J’ai dit O.K., j’ai quelques textes, où c’est que t’es ? Il m’a dit où, c’était un bar pas loin d’ici. J’ai raccroché, j’ai respiré, j’ai téléphoné à Vigneau. J’ai dit choisis un tien poème qui pourrait faire une bonne chanson pour ce garçon, j’ai dit pars de Parc-Extension et rejoins-moi là-bas tantôt, dans une heure et quart environ, j’ai dit arrête de râler, je sais fort bien qu’il se fait tard et qu’on congèle, mais c’est pas tous les mardis gras qu’Éric s’offre à la poésie. J’ai imprimé dix inédits et puis je suis monté voir Steve et puis ma foi je n’ai pas vu le temps passer : quand mon cellulaire a sonné, c’était Vigneau comme de raison, disant que le bar était vide, hormis la serveuse et Lapointe qui ronflait sur une banquette. J’ai dit j’arrive, j’y vais j’y vole, surtout tente pas de le réveiller.
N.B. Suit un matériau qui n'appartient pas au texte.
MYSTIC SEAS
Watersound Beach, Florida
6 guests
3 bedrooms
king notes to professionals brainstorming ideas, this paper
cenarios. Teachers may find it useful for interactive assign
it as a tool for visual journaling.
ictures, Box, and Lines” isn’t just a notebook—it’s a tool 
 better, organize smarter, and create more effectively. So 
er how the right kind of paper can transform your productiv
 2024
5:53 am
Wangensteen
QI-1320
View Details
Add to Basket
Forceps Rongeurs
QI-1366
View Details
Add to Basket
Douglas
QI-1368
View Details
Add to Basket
J’ai débarqué, j’ai dit la fille saura y faire, Éric s’endort seulement s’il connaît les gens qui l’entourent, et comme de fait, la fille au bar c’était sa blonde, et elle l’a extrait du sommeil d’une sweet façon.
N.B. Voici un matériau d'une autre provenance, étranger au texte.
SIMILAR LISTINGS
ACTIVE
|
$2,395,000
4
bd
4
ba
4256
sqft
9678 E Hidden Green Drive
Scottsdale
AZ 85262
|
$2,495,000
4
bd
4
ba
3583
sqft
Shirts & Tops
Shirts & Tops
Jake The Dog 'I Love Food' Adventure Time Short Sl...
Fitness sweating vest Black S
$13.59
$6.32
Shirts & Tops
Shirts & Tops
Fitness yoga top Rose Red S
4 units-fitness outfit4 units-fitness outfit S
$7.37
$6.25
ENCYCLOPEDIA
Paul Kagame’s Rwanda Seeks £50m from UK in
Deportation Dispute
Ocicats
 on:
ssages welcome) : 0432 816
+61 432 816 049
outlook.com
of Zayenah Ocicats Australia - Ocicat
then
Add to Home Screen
Il était plus frais que jamais, ni chaud ni froid, ni brûlé ni gelé, ni fripé ni farci, ni mauvais ni ami, et je mesurais confusément d’un coup tout le chemin qu’il avait parcouru seul, et le progrès de notre singulier rapport. Car Lapointe et moi n’avions jamais entretenu quoi que ce fût qui ressemblât à des relations chaleureuses ; or, cette hostilité-là, franche, épidermique, naturelle et sans raison, cette intransigeance chargée de menace qui gâchait chacune de nos rencontres impromptues depuis le début, en des lieux illégaux et à des heures indues, ces feelings acides, en somme, qui sont des empêchements à la fraternité facile, avaient fini à notre insu par nous servir : Éric me laissait voir sa vérité, ce qu’il ne fait qu’avec effort, y compris à son propre examen, et cela tenait en grande partie à ce que je ne lui avais jamais menti. Je n’attendais de lui rien qu’il n’eût envie de fournir et il ne voulait rien de moi, puisqu’il avait Tabra.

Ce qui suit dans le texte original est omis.